* Goal
Pull out every line of the records that contains the string "Bass", matching case exactly.

BEGIN Recorded data

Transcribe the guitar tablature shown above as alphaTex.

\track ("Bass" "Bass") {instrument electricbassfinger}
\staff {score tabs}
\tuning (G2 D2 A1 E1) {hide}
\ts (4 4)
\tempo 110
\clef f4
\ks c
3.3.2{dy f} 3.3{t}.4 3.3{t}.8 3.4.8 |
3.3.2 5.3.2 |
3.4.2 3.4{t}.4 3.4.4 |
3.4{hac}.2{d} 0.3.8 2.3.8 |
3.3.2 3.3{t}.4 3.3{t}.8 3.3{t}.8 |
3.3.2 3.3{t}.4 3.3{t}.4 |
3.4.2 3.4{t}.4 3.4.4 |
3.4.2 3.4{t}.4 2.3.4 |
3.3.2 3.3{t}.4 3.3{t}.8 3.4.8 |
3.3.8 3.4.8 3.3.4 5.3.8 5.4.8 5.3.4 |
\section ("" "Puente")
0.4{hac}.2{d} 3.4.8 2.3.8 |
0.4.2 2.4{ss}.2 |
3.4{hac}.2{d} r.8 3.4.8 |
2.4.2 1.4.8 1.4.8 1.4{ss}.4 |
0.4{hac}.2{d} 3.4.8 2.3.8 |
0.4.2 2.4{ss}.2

END Recorded data

* Completed exercise
\track ("Bass" "Bass") {instrument electricbassfinger}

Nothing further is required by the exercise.